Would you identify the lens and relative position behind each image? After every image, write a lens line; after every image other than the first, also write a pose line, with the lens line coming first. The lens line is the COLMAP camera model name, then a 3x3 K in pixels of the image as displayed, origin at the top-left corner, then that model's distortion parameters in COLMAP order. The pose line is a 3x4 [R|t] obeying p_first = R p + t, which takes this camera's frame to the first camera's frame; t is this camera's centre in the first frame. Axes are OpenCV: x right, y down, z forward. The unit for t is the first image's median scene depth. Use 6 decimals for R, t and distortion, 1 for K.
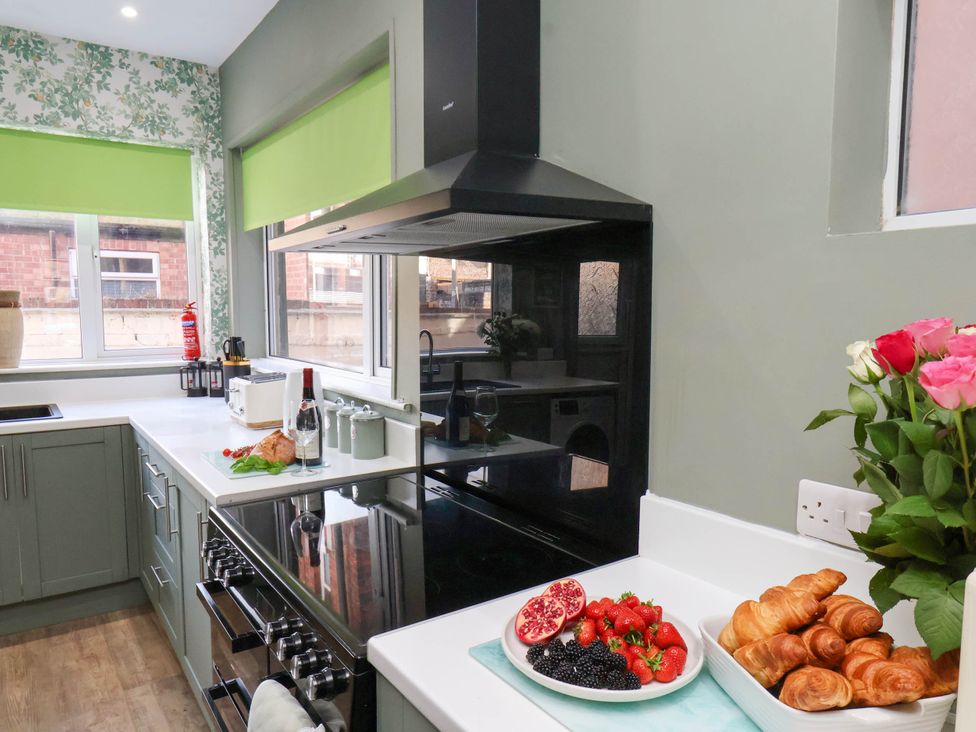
lens RADIAL K [[676.1, 0, 485.8], [0, 676.1, 367.7], [0, 0, 1]] dist [0.010475, -0.013674]
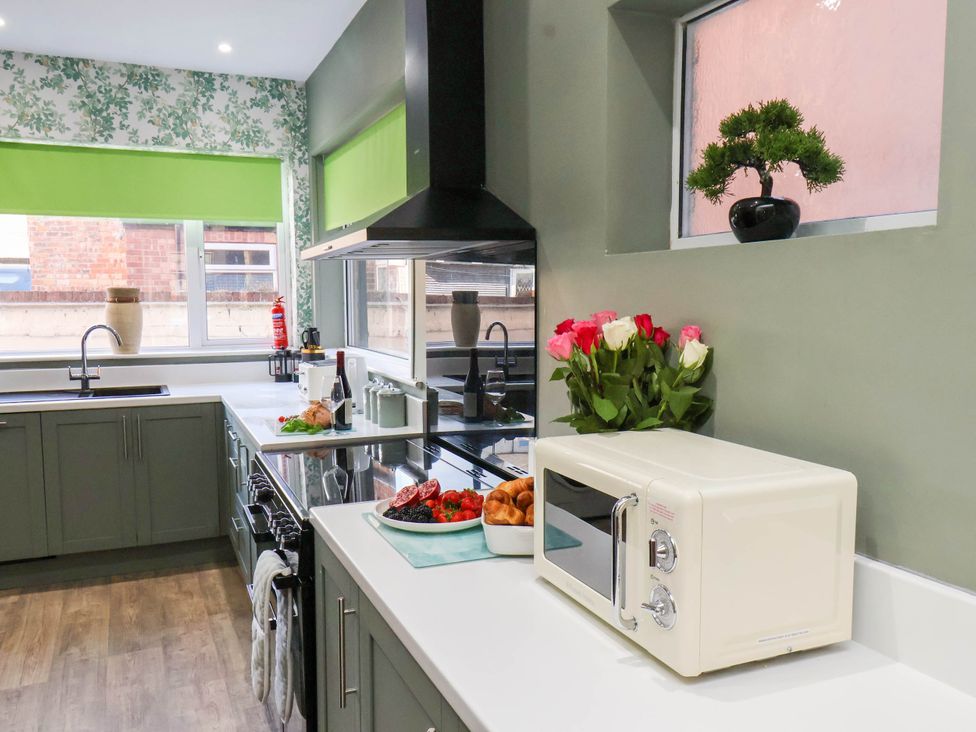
lens RADIAL K [[802.3, 0, 487.4], [0, 802.3, 371.2], [0, 0, 1]] dist [0.008560, -0.009096]
pose [[0.978494, 0.013528, -0.205829, 0.178937], [-0.013005, 0.999908, 0.003890, 0.016596], [0.205863, -0.001129, 0.978580, -0.224901]]
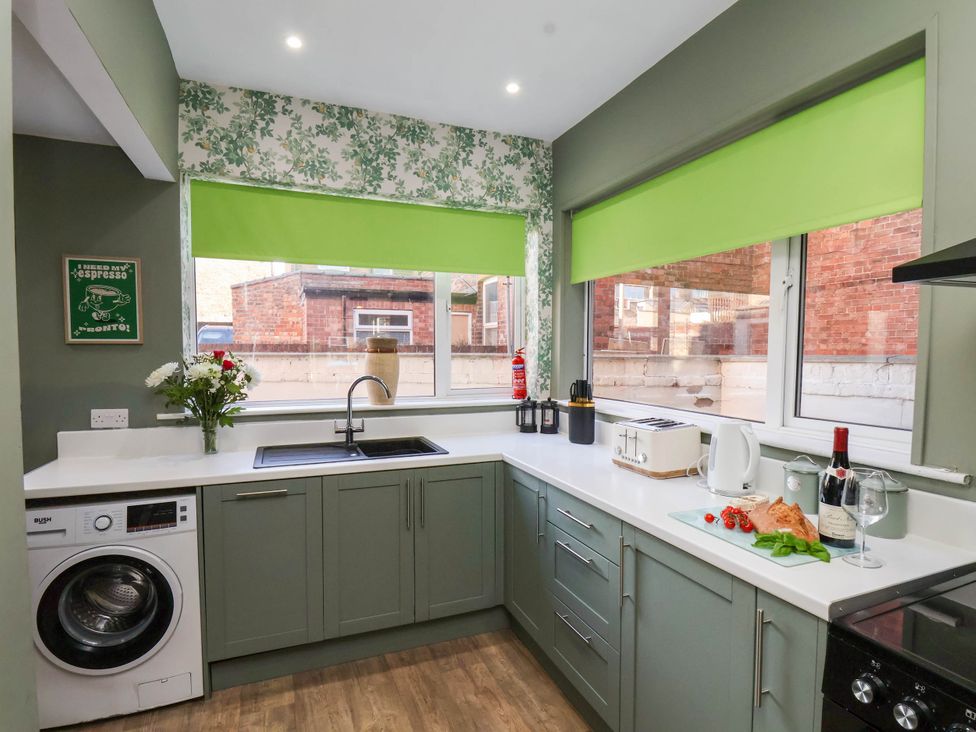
lens RADIAL K [[512.8, 0, 483.2], [0, 512.8, 369.0], [0, 0, 1]] dist [0.002870, -0.012664]
pose [[0.971146, 0.010113, -0.238270, -0.319006], [-0.023001, 0.998415, -0.051371, -0.017034], [0.237373, 0.055369, 0.969839, 0.170385]]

__GOAL OF THE EXERCISE__
Would you please give the material above again, unchanged but without pictures?

__ANSWER BOX__
Would you identify the lens and relative position behind each image? After every image, write a lens line; after every image other than the first, also write a pose line, with the lens line coming first. The lens line is the COLMAP camera model name, then a 3x3 K in pixels of the image as displayed, origin at the top-left corner, then that model's distortion parameters in COLMAP order. The pose line is a 3x4 [R|t] obeying p_first = R p + t, which takes this camera's frame to the first camera's frame; t is this camera's centre in the first frame. Axes are OpenCV: x right, y down, z forward. The unit for t is the first image's median scene depth. Use 6 decimals for R, t and distortion, 1 for K.
lens RADIAL K [[676.1, 0, 485.8], [0, 676.1, 367.7], [0, 0, 1]] dist [0.010475, -0.013674]
lens RADIAL K [[802.3, 0, 487.4], [0, 802.3, 371.2], [0, 0, 1]] dist [0.008560, -0.009096]
pose [[0.978494, 0.013528, -0.205829, 0.178937], [-0.013005, 0.999908, 0.003890, 0.016596], [0.205863, -0.001129, 0.978580, -0.224901]]
lens RADIAL K [[512.8, 0, 483.2], [0, 512.8, 369.0], [0, 0, 1]] dist [0.002870, -0.012664]
pose [[0.971146, 0.010113, -0.238270, -0.319006], [-0.023001, 0.998415, -0.051371, -0.017034], [0.237373, 0.055369, 0.969839, 0.170385]]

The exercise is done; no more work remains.